I was checking some Taig Lathe sites tonight to see what was new. I've thought about using the lathe for custom (model) wheel work.

I found a link to a site where a guy has REALLY taken scratchbuilding to the max. This is what I aspire to do...if I live long enough to develop that much talent. Thought you guys might like to see his work. There's 40 pictures in total.

http://public.fotki.com/cafox513/model_car_scratchbu/s1.html


----------



## NUM11BLADE (Feb 16, 2002)

Wow pretty slick on the wheels. 

Anybody making cannons? 
Turning them would seem straightforward, would drilling out the center be tricky.


----------



## roadrner (Jul 21, 1999)

Couldn't believe those pix. :freak: Loved his closing statement on his last page.  rr


----------



## Gray-headed Art (Aug 16, 2002)

NUM11BLADE said:


> Wow pretty slick on the wheels.
> 
> Anybody making cannons?
> Turning them would seem straightforward, would drilling out the center be tricky.


Boring a cannon barrel (or for that matter, any sort of hollow "tube" isn't at all difficult on a lathe.

It does require a tailstock with Morse taper, and a Jacobs chuck though, large enough to hold the proper size twist drill.

Art


----------



## Brent Gair (Jun 26, 1999)

NUM11BLADE said:


> Anybody making cannons?
> Turning them would seem straightforward, would drilling out the center be tricky.


Making cannons on small lathes is actually one of the more common projects. I've never made a canon per se, however, the 4" aluminum barrel on my Hyperatomic Space Blaster is basically a simplified mini-canon:

http://groups.msn.com/Margaret6547/miscellaneous.msnw?action=ShowPhoto&PhotoID=53

Center drilling is really one of the BIG advantages of using a lathe. It's much easier on a lathe than on a drill press.

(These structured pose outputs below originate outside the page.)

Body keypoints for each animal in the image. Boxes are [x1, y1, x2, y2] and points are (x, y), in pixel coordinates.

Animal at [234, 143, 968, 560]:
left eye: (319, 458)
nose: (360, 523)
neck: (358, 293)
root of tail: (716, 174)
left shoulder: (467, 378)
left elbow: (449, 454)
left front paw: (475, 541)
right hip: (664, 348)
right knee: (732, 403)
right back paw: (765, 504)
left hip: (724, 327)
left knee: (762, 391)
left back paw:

If you look at the lathe setup picture on the first page of that model car link, you'll see a "drilling tailstock" on the right hand side of the lathe. The tailstock has a device called a "dead center" which is a conical point in perfect aligment with the headstock (the headstock centers the work being turned). The outer portion of the dead center is threaded to receive a drill chuck...which can be seen in the photo. This is all mounted on a "ram" which means the whole dead center/drill chuck assembly can be pushed into the work using a lever (also visible in the photo if you look carefully).

This results in an arrangement where the drill is perfectly centered along the axis of the spinning work piece. This is, by far, the easiest and most accurate kind of drilling that I have ever done. I bought some cobalt drill bits for my lathe and, just for test purposes, I tried drilling a hole down the center of some 3/16" diameter stainless steel rod. It worked perfectly and would have be almost impossible to do by other means.

There are limitations in terms of size. If you are drilling, obviously you can't drill deeper than the length of the drill so you have difficulties drilling more than a couple of inches. My particular drill chuck is only 1/4" which limits drilling diameter (a bigger chuck can be used).

You can also BORE holes which is even more accurate than drilling. Boring is great for larger holes. It doesn't use a drill bit. It requires a "boring bar" which is a device that shaves and internal hole with a cutting bit. It allows for large diameters (you can bore a 4" diameter hole on a Taig lathe!). However, again, there are depth problems because the boring bars must be firmly supported and long length causes problems.

Basically, making centered holes on the lathe is not difficult and it one of the big pluses of using a lathe. You just have to account for the small size of the equipment used here.


----------